#### Problem statement
In the entries below, find every line with the string "TECHNICIAN" and copy it.

Edit tracking data:
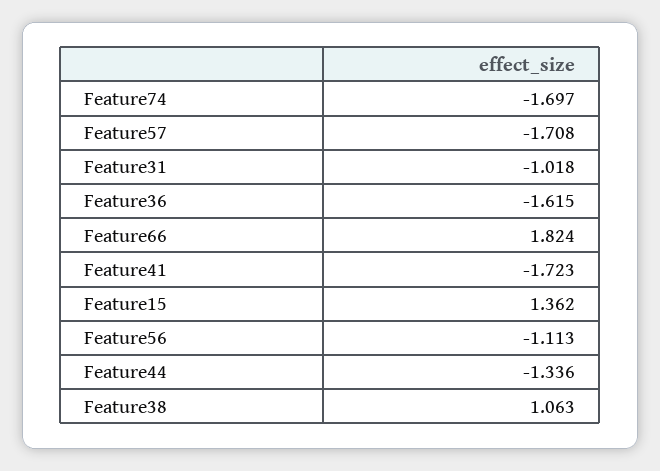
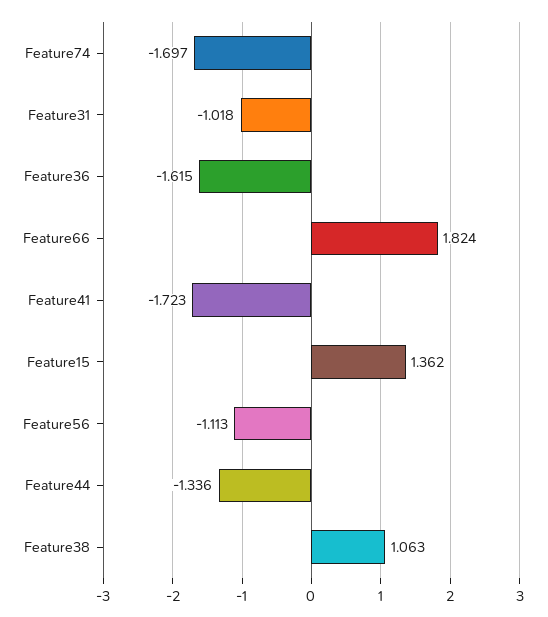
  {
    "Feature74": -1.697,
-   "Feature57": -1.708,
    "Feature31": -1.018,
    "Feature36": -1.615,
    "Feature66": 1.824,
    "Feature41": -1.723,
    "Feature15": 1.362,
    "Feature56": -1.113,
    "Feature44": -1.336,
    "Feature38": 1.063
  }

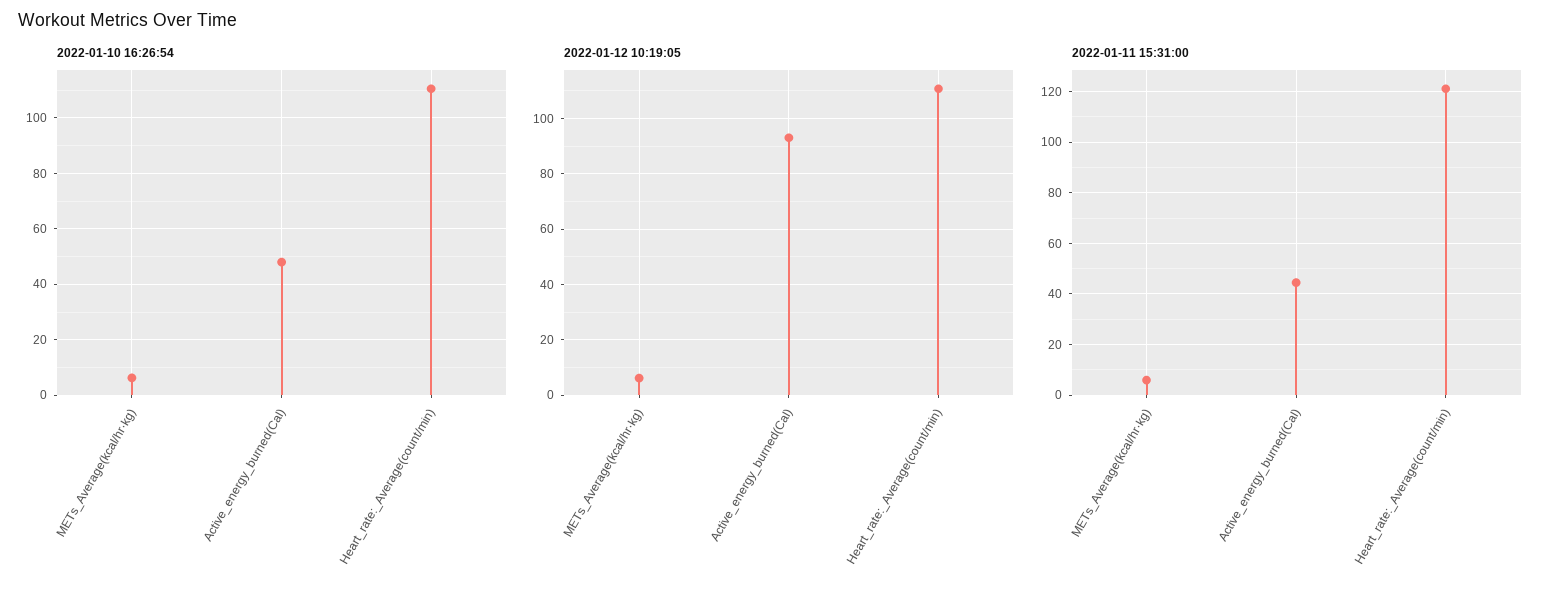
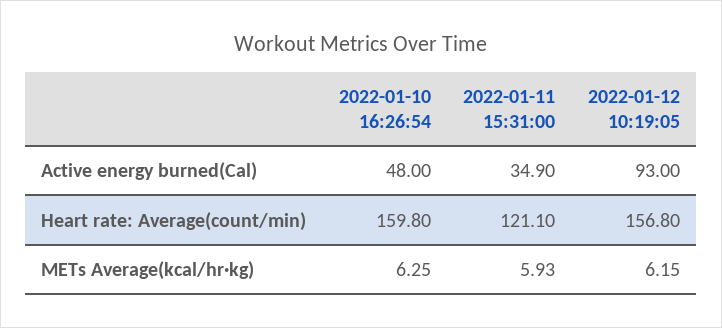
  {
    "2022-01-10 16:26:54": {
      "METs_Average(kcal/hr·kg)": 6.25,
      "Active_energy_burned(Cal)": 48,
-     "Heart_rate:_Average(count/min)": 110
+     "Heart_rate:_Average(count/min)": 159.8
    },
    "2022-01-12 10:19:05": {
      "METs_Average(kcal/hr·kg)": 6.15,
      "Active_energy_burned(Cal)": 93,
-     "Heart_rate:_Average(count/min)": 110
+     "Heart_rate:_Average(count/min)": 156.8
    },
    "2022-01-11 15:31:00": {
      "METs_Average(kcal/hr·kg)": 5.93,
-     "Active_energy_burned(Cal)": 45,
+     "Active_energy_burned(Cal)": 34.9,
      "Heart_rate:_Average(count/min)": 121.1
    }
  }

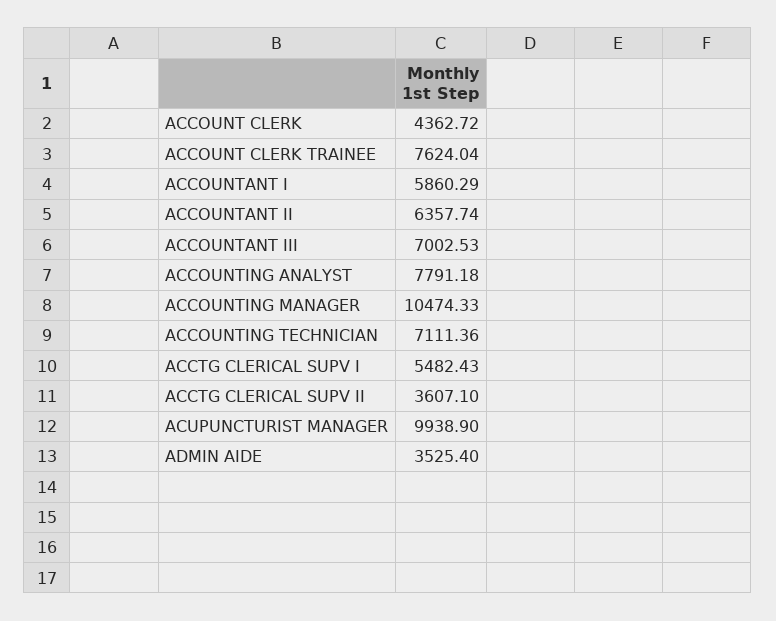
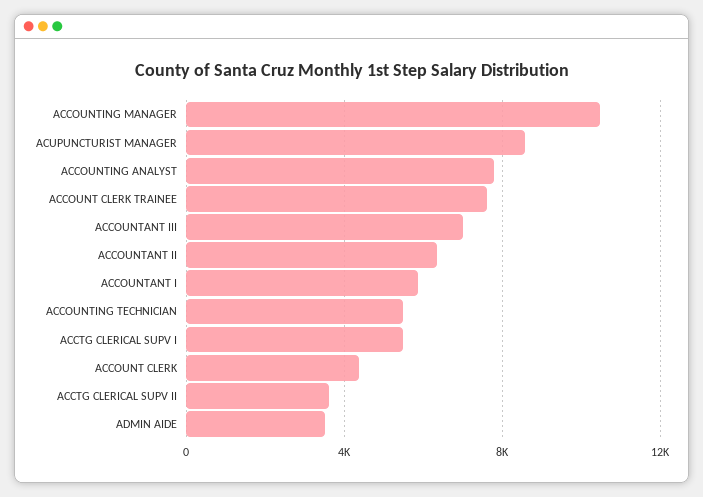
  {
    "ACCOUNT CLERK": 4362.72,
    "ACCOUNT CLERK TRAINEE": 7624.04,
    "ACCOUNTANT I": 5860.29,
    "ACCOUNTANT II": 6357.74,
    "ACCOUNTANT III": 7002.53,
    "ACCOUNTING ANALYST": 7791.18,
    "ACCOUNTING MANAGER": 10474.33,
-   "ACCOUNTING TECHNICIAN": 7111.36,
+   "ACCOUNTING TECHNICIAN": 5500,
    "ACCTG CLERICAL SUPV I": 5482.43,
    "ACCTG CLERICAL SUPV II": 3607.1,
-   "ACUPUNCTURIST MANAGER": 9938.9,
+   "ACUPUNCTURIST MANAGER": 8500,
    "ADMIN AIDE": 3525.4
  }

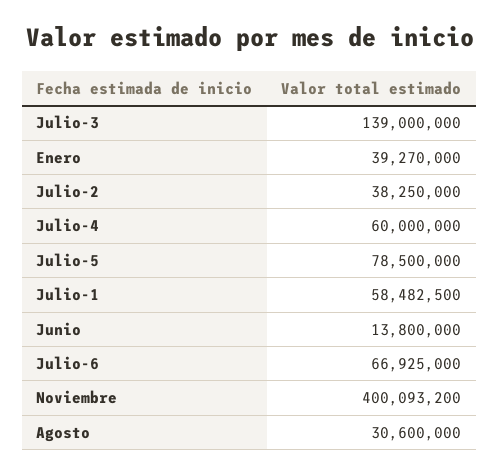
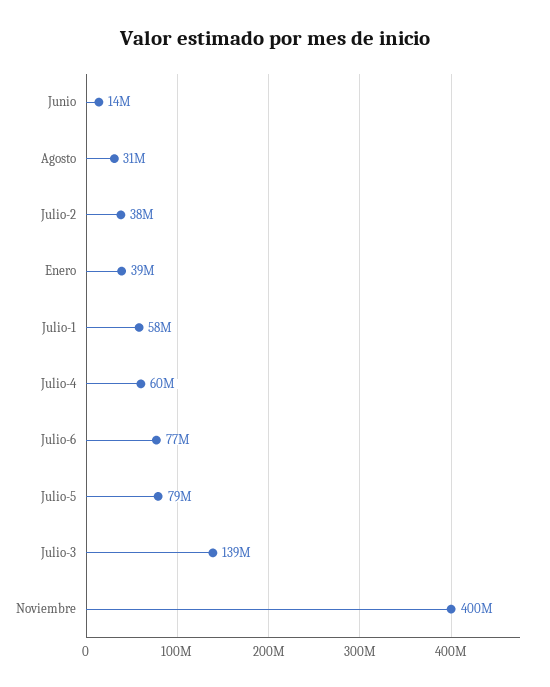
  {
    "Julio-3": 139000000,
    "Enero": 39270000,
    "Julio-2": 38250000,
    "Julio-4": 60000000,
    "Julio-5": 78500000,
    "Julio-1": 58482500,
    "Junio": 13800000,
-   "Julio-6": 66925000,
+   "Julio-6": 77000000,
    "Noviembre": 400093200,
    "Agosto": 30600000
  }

#### Solution for this exercise
-   "ACCOUNTING TECHNICIAN": 7111.36,
+   "ACCOUNTING TECHNICIAN": 5500,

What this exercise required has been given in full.